Dataset records
▬▬▬▬▬▬

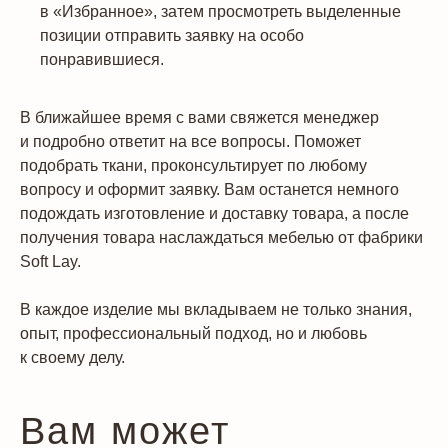
в «Избранное», затем просмотреть выделенные
позиции отправить заявку на особо
понравившиеся.
В ближайшее время с вами свяжется менеджер
и подробно ответит на все вопросы. Поможет
подобрать ткани, проконсультирует по любому
вопросу и оформит заявку. Вам останется немного
подождать изготовление и доставку товара, а после
получения товара наслаждаться мебелью от фабрики
Soft Lay.
В каждое изделие мы вкладываем не только знания,
опыт, профессиональный подход, но и любовь
к своему делу.
Вам может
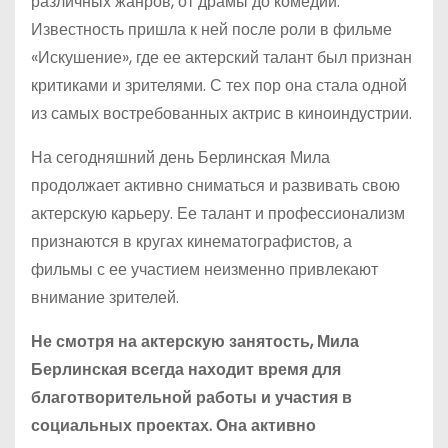
различных жанров, от драмы до комедии.
Известность пришла к ней после роли в фильме
«Искушение», где ее актерский талант был признан
критиками и зрителями. С тех пор она стала одной
из самых востребованных актрис в киноиндустрии.
На сегодняшний день Берлинская Мила
продолжает активно сниматься и развивать свою
актерскую карьеру. Ее талант и профессионализм
признаются в кругах кинематографистов, а
фильмы с ее участием неизменно привлекают
внимание зрителей.
Не смотря на актерскую занятость, Мила
Берлинская всегда находит время для
благотворительной работы и участия в
социальных проектах. Она активно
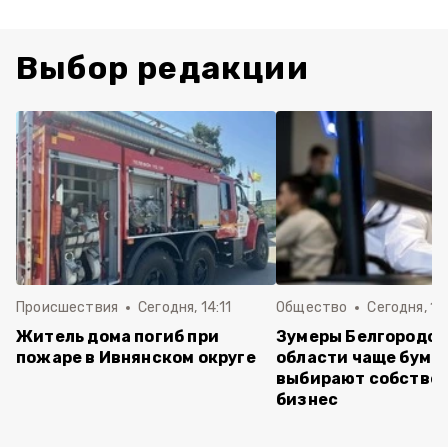
Выбор редакции
Происшествия
Сегодня, 14:11
Общество
Сегодня, 12
Житель дома погиб при
Зумеры Белгородс
пожаре в Ивнянском округе
области чаще буме
выбирают собстве
бизнес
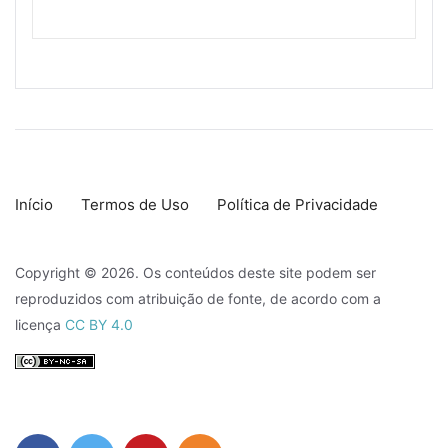
Início
Termos de Uso
Política de Privacidade
Copyright © 2026. Os conteúdos deste site podem ser
reproduzidos com atribuição de fonte, de acordo com a
licença
CC BY 4.0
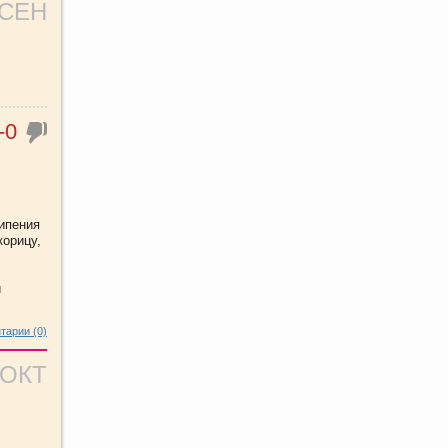
 СЕН
-0
ипения
корицу,
и
тарии (0)
 ОКТ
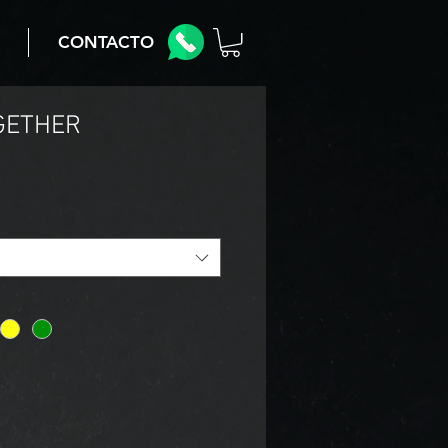
CONTACTO
GETHER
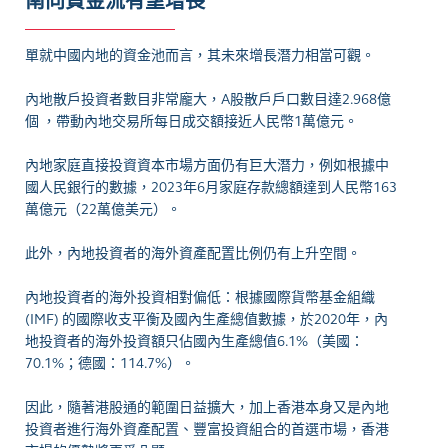
南向資金流有望增長
單就中國内地的資金池而言，其未來增長潛力相當可觀。
內地散戶投資者數目非常龐大，A股散戶戶口數目達2.968億
個 ，帶動內地交易所每日成交額接近人民幣1萬億元。
內地家庭直接投資資本市場方面仍有巨大潛力，例如根據中
國人民銀行的數據，2023年6月家庭存款總額達到人民幣163
萬億元（22萬億美元）。
此外，內地投資者的海外資產配置比例仍有上升空間。
內地投資者的海外投資相對偏低：根據國際貨幣基金組織
(IMF) 的國際收支平衡及國內生產總值數據，於2020年，內
地投資者的海外投資額只佔國內生產總值6.1%（美國：
70.1%；德國：114.7%）。
因此，隨著港股通的範圍日益擴大，加上香港本身又是內地
投資者進行海外資產配置、豐富投資組合的首選市場，香港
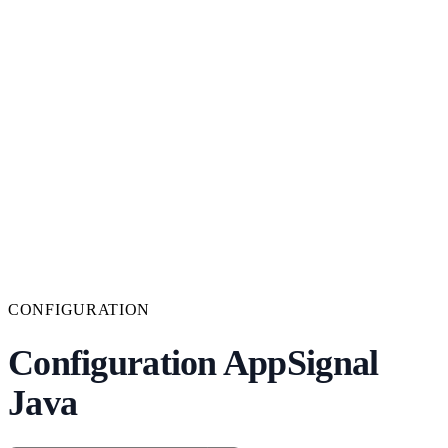
CONFIGURATION
Configuration AppSignal
Java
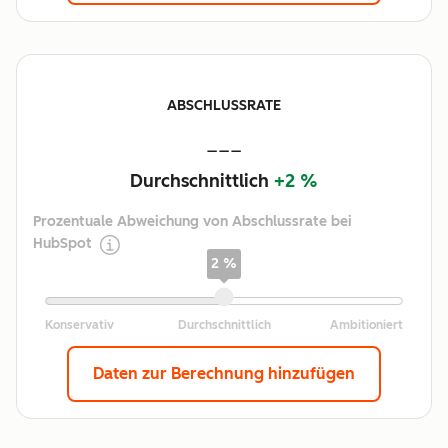
ABSCHLUSSRATE
---
Durchschnittlich
+2 %
Prozentuale Abweichung von Abschlussrate bei
HubSpot
2 %
Daten zur Berechnung hinzufügen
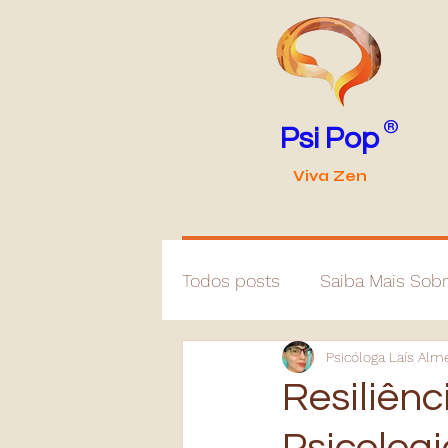
®
Psi Pop
Viva Zen
Todos posts
Saiba Mais Sob
Psicóloga Laís Alm
Resiliên
Psicologi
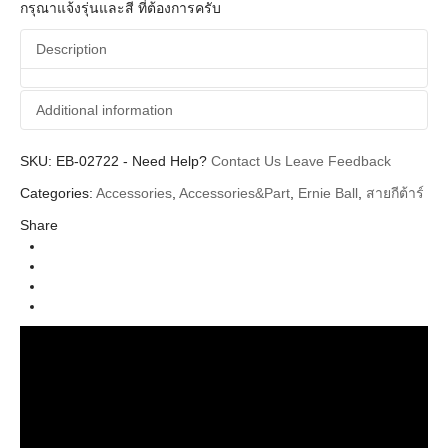
กรุณาแจ้งรุ่นและสี ที่ต้องการครับ
Description
Additional information
SKU:
Additional information
EB-02722
-
Need Help?
Contact Us
Leave Feedback
Categories:
Accessories
,
Accessories&Part
,
Ernie Ball
,
สายกีต้าร์
Ernie Ball
Brands
Share
String (สายกีตาร์ สายเบส)
Categories
Electric Guitar String (สายกีตาร์ไฟฟ้า)
Types
Slinky Cobalt
Series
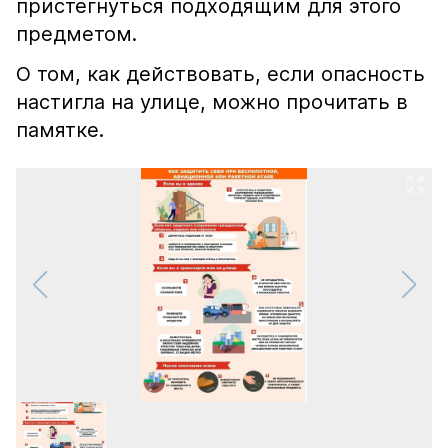
пристегнуться подходящим для этого
предметом.
О том, как действовать, если опасность
настигла на улице, можно прочитать в
памятке.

▬▬▬▬▬▬

Task statement -> Copy out every line from the data above that has "String" in it.

Response area ->
String (สายกีตาร์ สายเบส)
Electric Guitar String (สายกีตาร์ไฟฟ้า)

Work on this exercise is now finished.